Gov. Bill Ritter signed the bill, among other bills, at Vail’s Donovan Pavilion Wednesday as part of his state-wide bill-signing tour.
Ritter said risks from the 3 million infested acres of Colorado forests are high, but so are the opportunities to create jobs and encourage the use of alternative fuels. There’s currently a biomass facility being proposed in Vail, awaiting the approval of a $26 million Department of Energy grant.
State Senators Gail Schwartz and Dan Gibbs, along with State Rep. Christine Scanlan, who represents Eagle County, crafted the bill, which would promote biomass energy development through tax incentives and renewable energy initiatives.
Scanlan, who was in Washington Wednesday, issued a statement applauding her hopes for the bill.
“Colorado needs a viable, competitive timber industry practicing sustainable forestry,” Scanlan said. “This new law will revitalize the industry so they can clear out dead trees, find a smart way to recycle beetle-kill timber, develop green energy, create new jobs and preserve existing ones.”
Vail Fire Chief Mark Miller said the bill goes right along with the town of Vail’s forest health project, which aims to get rid of beetle-kill trees and create a defensible space around the town to protect it from forest fires.

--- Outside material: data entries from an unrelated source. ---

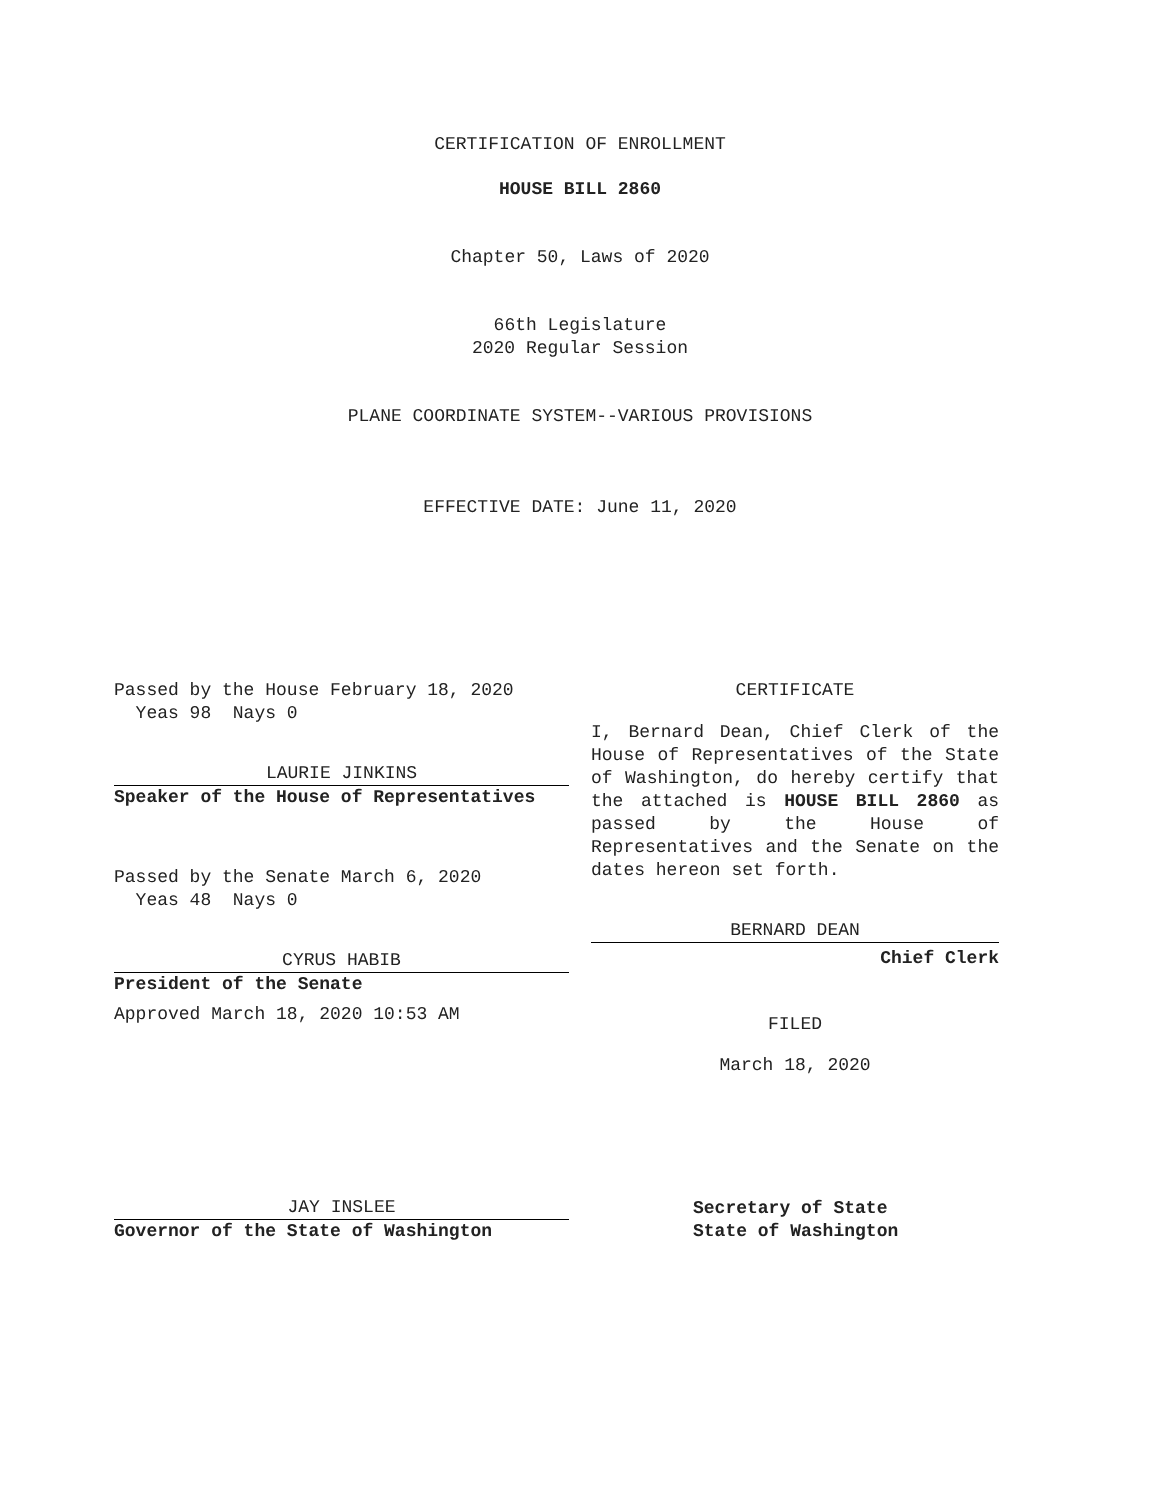CERTIFICATION OF ENROLLMENT
HOUSE BILL 2860
Chapter 50, Laws of 2020
66th Legislature
2020 Regular Session
PLANE COORDINATE SYSTEM--VARIOUS PROVISIONS
EFFECTIVE DATE: June 11, 2020
Passed by the House February 18, 2020
Yeas 98 Nays 0
LAURIE JINKINS
Speaker of the House of Representatives
Passed by the Senate March 6, 2020
Yeas 48 Nays 0
CYRUS HABIB
President of the Senate
Approved March 18, 2020 10:53 AM
JAY INSLEE
Governor of the State of Washington
CERTIFICATE
I, Bernard Dean, Chief Clerk of the House of Representatives of the State of Washington, do hereby certify that the attached is HOUSE BILL 2860 as passed by the House of Representatives and the Senate on the dates hereon set forth.
BERNARD DEAN
Chief Clerk
FILED
March 18, 2020
Secretary of State
State of Washington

“There’s hundreds of thousands of acres of beetle kill wood – something has to be done with this wood,” Miller said.
White River Forest Supervisor Scott Fitzwilliams said it’s exciting to have this new purpose for removing wood. The removal programs would still go through a public Forest Service process and environmental analysis, but the Forest Service would need to look at the overall projects a little differently, he said, because the purpose of removing the trees is different.
He said it’s especially exciting because of the environmental tradeoff – removing the trees would not only protect the forest from fires, but also would remove a lot of the carbon that the dead trees send into the atmosphere.
Miller said there could be conflicts between the bill and the proposed Hidden Gems wilderness proposal, which has yet to reach Congress for a vote. The Forest Service can’t remove trees from wilderness areas.
“It’s a bit of a quandary, with the wilderness (and the beetle kill epidemic),” Miller said.
Fitzwilliams said the area near Vail that would pose a problem if Hidden Gems were passed would be the Lower Piney area. He said there aren’t many other conflicts because the wilderness proposals are mostly in roadless areas, where the Forest Service wouldn’t be logging anyway.
He said there could be a conflict, though, with new technologies coming out that make logging possible without building roads.
Gibbs, who Ritter called one of the state Legislature’s main experts on forest health, said the possibility of biomass energy from beetle kill trees is a great way for the state to turn a negative situation into a positive.
“We’re one lightning strike away from a potentially devastating situation here in Colorado,” Gibbs said.